Artificial Intelligence Powered Research Automation (AIPRA) Versus Human Expert: A Two-Arm Ophthalmology Comparative Study
Journal:
medRxiv
Published Date:
Jan 1, 2025
Abstract
To compare the quality and efficiency of an AI-powered research automation (AIPRA) workflow with a conventional human-led workflow for producing a full systematic review manuscript on the same question. Two independent pipelines (human-led vs. AIPRA) each generated a complete manuscript addressing “What is the role of large language models in glaucoma diagnosis?”. No protocols or templates were shared.

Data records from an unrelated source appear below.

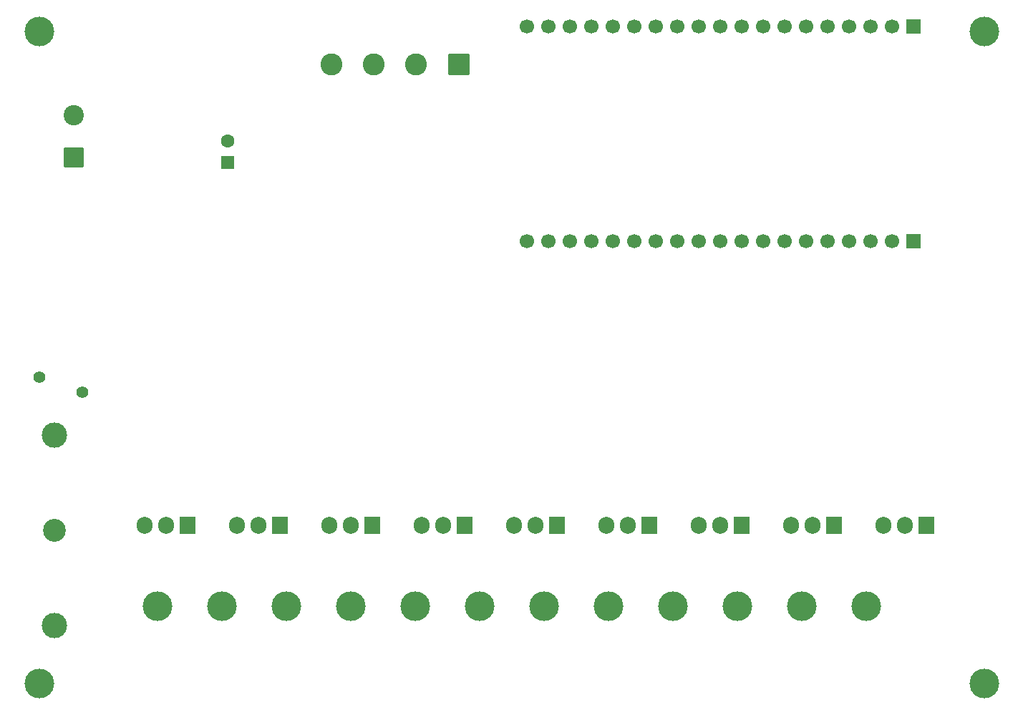
<source format=gbr>
%TF.GenerationSoftware,KiCad,Pcbnew,9.0.0*%
%TF.CreationDate,2025-07-11T15:45:50+08:00*%
%TF.ProjectId,ESPrinkler Retic PCB,45535072-696e-46b6-9c65-722052657469,rev?*%
%TF.SameCoordinates,Original*%
%TF.FileFunction,Soldermask,Bot*%
%TF.FilePolarity,Negative*%
%FSLAX46Y46*%
G04 Gerber Fmt 4.6, Leading zero omitted, Abs format (unit mm)*
G04 Created by KiCad (PCBNEW 9.0.0) date 2025-07-11 15:45:50*
%MOMM*%
%LPD*%
G01*
G04 APERTURE LIST*
G04 Aperture macros list*
%AMRoundRect*
0 Rectangle with rounded corners*
0 $1 Rounding radius*
0 $2 $3 $4 $5 $6 $7 $8 $9 X,Y pos of 4 corners*
0 Add a 4 corners polygon primitive as box body*
4,1,4,$2,$3,$4,$5,$6,$7,$8,$9,$2,$3,0*
0 Add four circle primitives for the rounded corners*
1,1,$1+$1,$2,$3*
1,1,$1+$1,$4,$5*
1,1,$1+$1,$6,$7*
1,1,$1+$1,$8,$9*
0 Add four rect primitives between the rounded corners*
20,1,$1+$1,$2,$3,$4,$5,0*
20,1,$1+$1,$4,$5,$6,$7,0*
20,1,$1+$1,$6,$7,$8,$9,0*
20,1,$1+$1,$8,$9,$2,$3,0*%
G04 Aperture macros list end*
%ADD10R,1.905000X2.000000*%
%ADD11O,1.905000X2.000000*%
%ADD12RoundRect,0.250000X1.050000X1.050000X-1.050000X1.050000X-1.050000X-1.050000X1.050000X-1.050000X0*%
%ADD13C,2.600000*%
%ADD14RoundRect,0.250000X0.550000X-0.550000X0.550000X0.550000X-0.550000X0.550000X-0.550000X-0.550000X0*%
%ADD15C,1.600000*%
%ADD16C,3.500000*%
%ADD17RoundRect,0.250001X0.949999X-0.949999X0.949999X0.949999X-0.949999X0.949999X-0.949999X-0.949999X0*%
%ADD18C,2.400000*%
%ADD19C,1.400000*%
%ADD20R,1.700000X1.700000*%
%ADD21C,1.700000*%
%ADD22C,3.000000*%
%ADD23C,2.700000*%
G04 APERTURE END LIST*
D10*
%TO.C,D17*%
X241554000Y-127086000D03*
D11*
X239014000Y-127086000D03*
X236474000Y-127086000D03*
%TD*%
D10*
%TO.C,D16*%
X230632000Y-127086000D03*
D11*
X228092000Y-127086000D03*
X225552000Y-127086000D03*
%TD*%
D10*
%TO.C,D15*%
X219710000Y-127086000D03*
D11*
X217170000Y-127086000D03*
X214630000Y-127086000D03*
%TD*%
D10*
%TO.C,D14*%
X208788000Y-127086000D03*
D11*
X206248000Y-127086000D03*
X203708000Y-127086000D03*
%TD*%
D10*
%TO.C,D8*%
X197866000Y-127086000D03*
D11*
X195326000Y-127086000D03*
X192786000Y-127086000D03*
%TD*%
D10*
%TO.C,D7*%
X186944000Y-127086000D03*
D11*
X184404000Y-127086000D03*
X181864000Y-127086000D03*
%TD*%
D10*
%TO.C,D6*%
X176022000Y-127086000D03*
D11*
X173482000Y-127086000D03*
X170942000Y-127086000D03*
%TD*%
D10*
%TO.C,D5*%
X165100000Y-127086000D03*
D11*
X162560000Y-127086000D03*
X160020000Y-127086000D03*
%TD*%
D10*
%TO.C,D4*%
X154178000Y-127086000D03*
D11*
X151638000Y-127086000D03*
X149098000Y-127086000D03*
%TD*%
D12*
%TO.C,J6*%
X186252500Y-72641500D03*
D13*
X181252500Y-72641500D03*
X176252500Y-72641500D03*
X171252500Y-72641500D03*
%TD*%
D14*
%TO.C,C4*%
X158966750Y-84171000D03*
D15*
X158966750Y-81671000D03*
%TD*%
D16*
%TO.C,REF\u002A\u002A*%
X248412000Y-145796000D03*
%TD*%
D17*
%TO.C,C1*%
X140716000Y-83627216D03*
D18*
X140716000Y-78627216D03*
%TD*%
D16*
%TO.C,REF\u002A\u002A*%
X248412000Y-68707000D03*
%TD*%
%TO.C,J1*%
X150622000Y-136652000D03*
X158242000Y-136652000D03*
X165862000Y-136652000D03*
X173482000Y-136652000D03*
X181102000Y-136652000D03*
X188722000Y-136652000D03*
X196342000Y-136652000D03*
X203962000Y-136652000D03*
X211582000Y-136652000D03*
X219202000Y-136652000D03*
X226822000Y-136652000D03*
X234442000Y-136652000D03*
%TD*%
D19*
%TO.C,F2*%
X136652000Y-109601000D03*
X141752000Y-111401000D03*
%TD*%
D16*
%TO.C,REF\u002A\u002A*%
X136652000Y-68707000D03*
%TD*%
%TO.C,REF\u002A\u002A*%
X136652000Y-145796000D03*
%TD*%
D20*
%TO.C,J4*%
X240029999Y-68072001D03*
D21*
X237489999Y-68072001D03*
X234949999Y-68072001D03*
X232409999Y-68072001D03*
X229869999Y-68072001D03*
X227329999Y-68072001D03*
X224789999Y-68072001D03*
X222249999Y-68072001D03*
X219709999Y-68072001D03*
X217169999Y-68072001D03*
X214629999Y-68072001D03*
X212089999Y-68072001D03*
X209549999Y-68072001D03*
X207009999Y-68072001D03*
X204469999Y-68072001D03*
X201929999Y-68072001D03*
X199389999Y-68072001D03*
X196849999Y-68072001D03*
X194309999Y-68072001D03*
%TD*%
D20*
%TO.C,J5*%
X240029999Y-93472001D03*
D21*
X237489999Y-93472001D03*
X234949999Y-93472001D03*
X232409999Y-93472001D03*
X229869999Y-93472001D03*
X227329999Y-93472001D03*
X224789999Y-93472001D03*
X222249999Y-93472001D03*
X219709999Y-93472001D03*
X217169999Y-93472001D03*
X214629999Y-93472001D03*
X212089999Y-93472001D03*
X209549999Y-93472001D03*
X207009999Y-93472001D03*
X204469999Y-93472001D03*
X201929999Y-93472001D03*
X199389999Y-93472001D03*
X196849999Y-93472001D03*
X194309999Y-93472001D03*
%TD*%
D22*
%TO.C,F1*%
X138430000Y-138938000D03*
X138430000Y-116438000D03*
D23*
X138430000Y-127688000D03*
%TD*%
M02*

</source>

Three blinded domain experts rated five domains on 5-point Likert scales. The primary endpoint was the overall quality of each workflow from query to final manuscript. Mean total scores: human 74.7%, AIPRA 65.3%. The mean difference (AIPRA - Human) was −9.3% (95% CI, −18.8% to 0.0%), meeting the pre-specified non-inferiority criterion. Domain means were identical for query development (66.7% each); the human-led pipeline scored higher in screening, field selection, full-text extraction, and manuscript writing. AIPRA completed the workflow in approximately 2 hours versus about 1 month for the human pipeline (375x faster). AIPRA was non-inferior to human experts on overall quality while drastically reducing time to completion. Appropriate human oversight remains important, especially for screening and extraction tasks.